Every reader of the Bible has felt it: the power of Mt. Ararat and Mt. Sinai. Again and again God and Noah, God and Abraham, God and Moses encounter each other on or near mountains. In today’s reading Moses’ face shines when he comes down from talking to God on the mountain.
Today’s Gospel lesson is Jesus’ journey up the mountain where the human and divine meet in Jesus himself — the Transfiguration. The gospel is full of details that connect Jesus to the Old Testament prophets: he has come to fulfill, and he is God. His garments, the Greek text says, became as “white as light.” The disciples heard a voice claiming to be God, although you notice that the text does not say it is God speaking. All the remarkable events, the appearance of Moses and Elijah, and of God, are described from the disciples’ point of view. So we readers see and hear it with them, there on the mountain.
Moses with his shining face and Jesus transfigured and then returned to his human visage both come down from the mountain to face their greatest challenges. Moses brings the news and conditions of God’s law and steadfast love to his endlessly ungrateful and complaining Israelites. Jesus returns to his work of preaching and healing, knowing full well that every step he takes brings him closer to betrayal and death, including the desertion of all his disciples.

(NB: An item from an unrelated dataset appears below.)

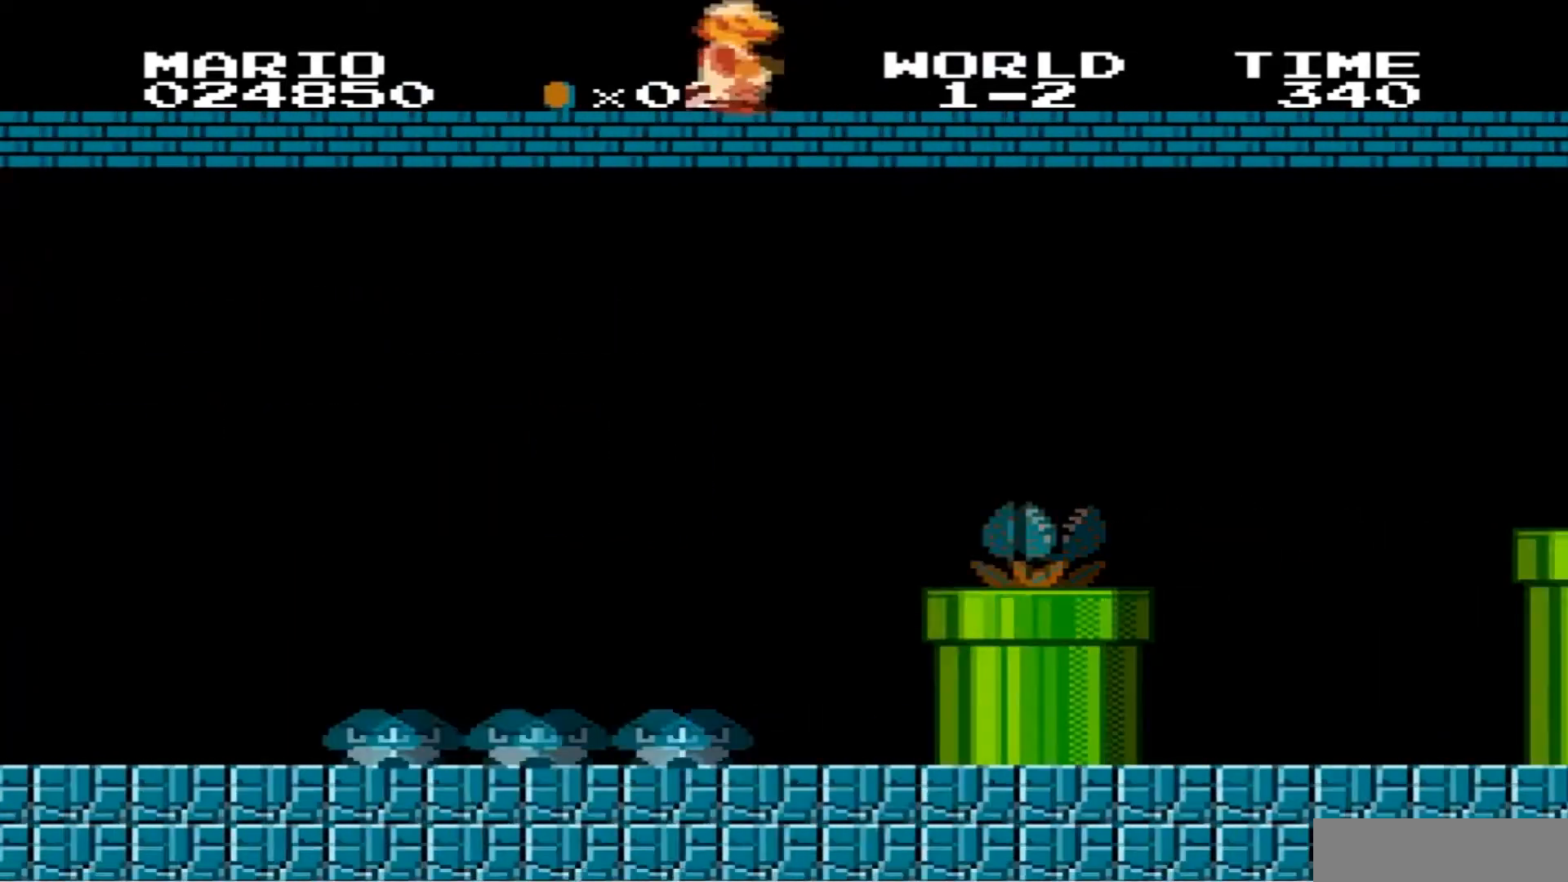
{"buttons": ["B", "DPAD_RIGHT"], "events": [[234, "A", "down"], [300, "A", "up"]]}
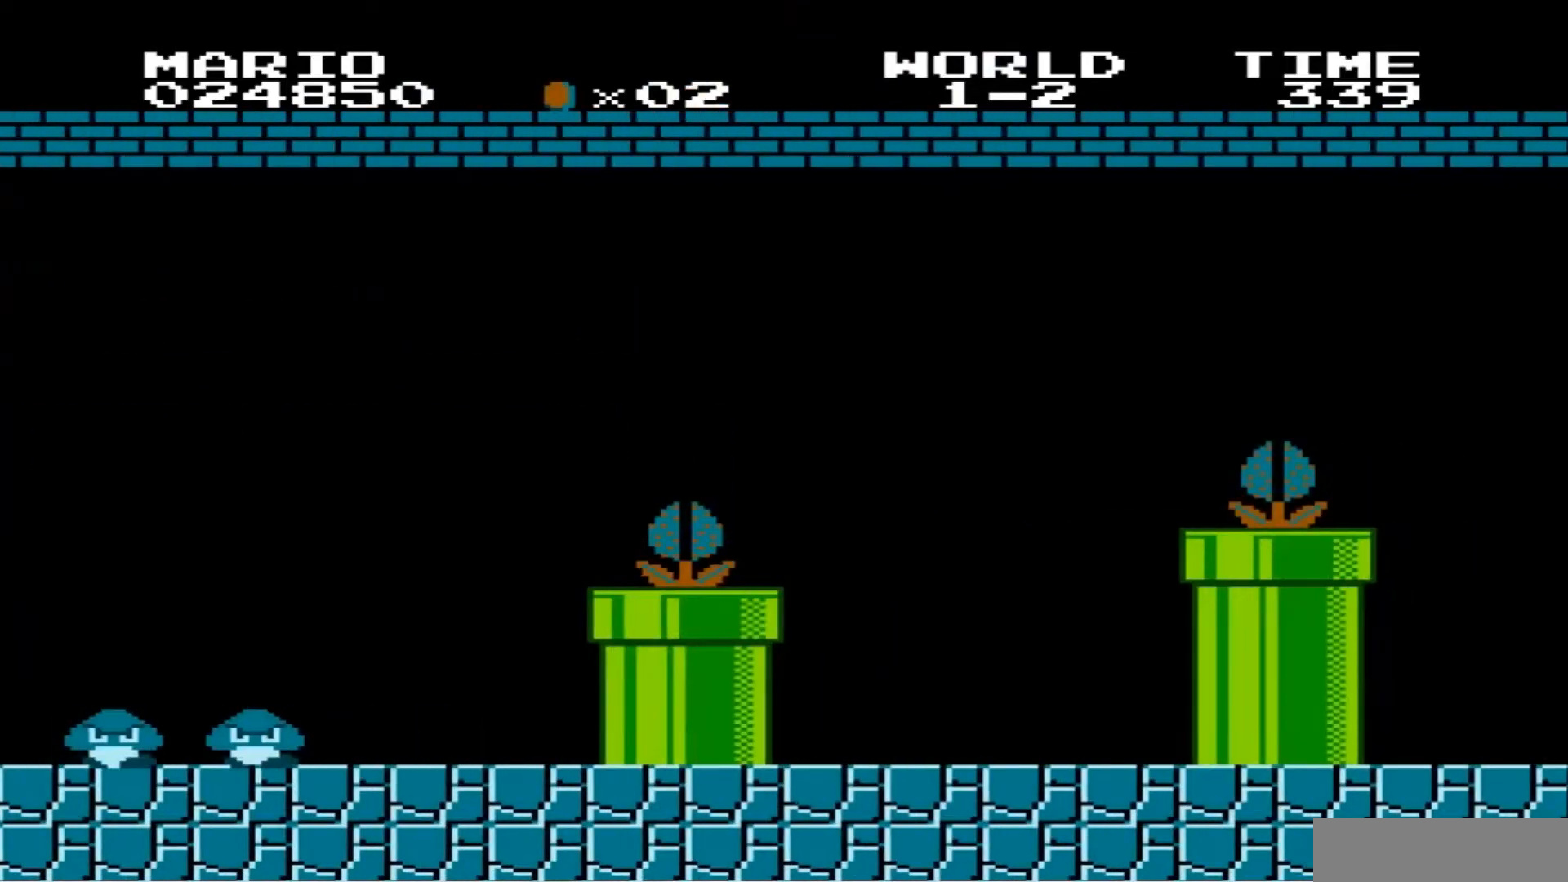
{"buttons": ["B", "DPAD_RIGHT"], "events": []}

I suggest that if we step out of ourselves the way we do when we are on top of a mountain, and look at what Jesus actually proposes for us to do, that we will, spiritually speaking, be bathed in the brightest light of the world. We don’t banish death on the mountain. In fact, the reality of it and the prospect of it is probably more vivid when we see the beauty of the world that we temporarily inhabit with such clarity.
Death lives there. It lives here below. It is faith that makes us know that love is as strong as death. We know it through the journey of Christ to the cross and beyond, and we have come this far by faith — so far, perhaps, that we get closer to death in order to accept the mystery of our victory over it. Then we see another meaning of some of the oldest words in the church’s liturgy: Glory be to God on high. Glory to God in the highest.